(Ivanhoe Newswire) – Despite their massive size, National Football
League players have similar cardiovascular disease risk factors compared to
other young men in the general population, according to a new study.
In recent years, NFL players have gotten much bigger and sporadic deaths of
active and young retired players have raised questions about an associated
increase in cardiovascular disease risk factors.
For the study, researchers at Union Memorial Hospital in Baltimore collected
health data, including height, weight, body composition, total cholesterol
and blood pressure, from 504 active, veteran football players from 12 NFL
teams. That information was compared to data gathered from nearly 2,000 men
between the ages of 23 and 35 who participated in the Coronary Artery Risk
Development in Young Adults (CARDIA) study.
The NFL players were taller and heavier than the CARDIA men, but despite
their size, the professional players had lower average fasting glucose
levels and a significantly lower prevalence of impaired fasting glucose.

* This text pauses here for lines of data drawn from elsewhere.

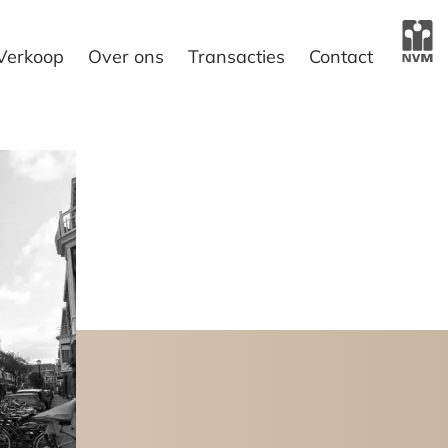
Verkoop
Over ons
Transacties
Contact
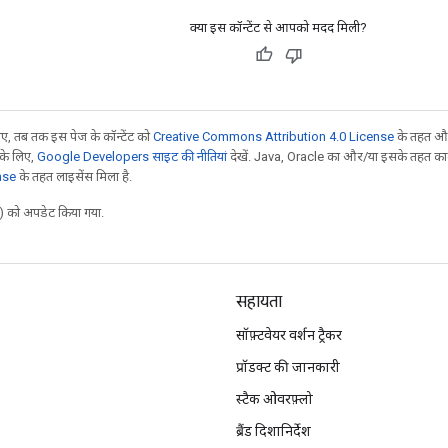
क्या इस कॉन्टेंट से आपको मदद मिली?
, तब तक इस पेज के कॉन्टेंट को
Creative Commons Attribution 4.0 License
के तहत और
 के लिए,
Google Developers साइट की नीतियां
देखें. Java, Oracle का और/या इसके तहत काम 
nse
के तहत लाइसेंस मिला है.
 को अपडेट किया गया.
सहायता
सॉफ़्टवेयर वर्शन ट्रैकर
प्रॉडक्ट की जानकारी
स्टैक ओवरफ़्लो
ब्रैंड दिशानिर्देश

There were no significant differences between the two groups in the
prevalence of high total cholesterol, high LDL-C, low HDL-C or high
However, the NFL players did have a significantly higher prevalence of high
blood pressure and prehypertension. The researchers said this discovery has
led the NFL to order a league-wide survey and in-depth investigation to help
its players lower their risk of developing hypertension.
But overall, the players' superior physical activity is probably an
important factor in lessening the effect of large size on some of the
measured cardiovascular disease risk factors, researchers said.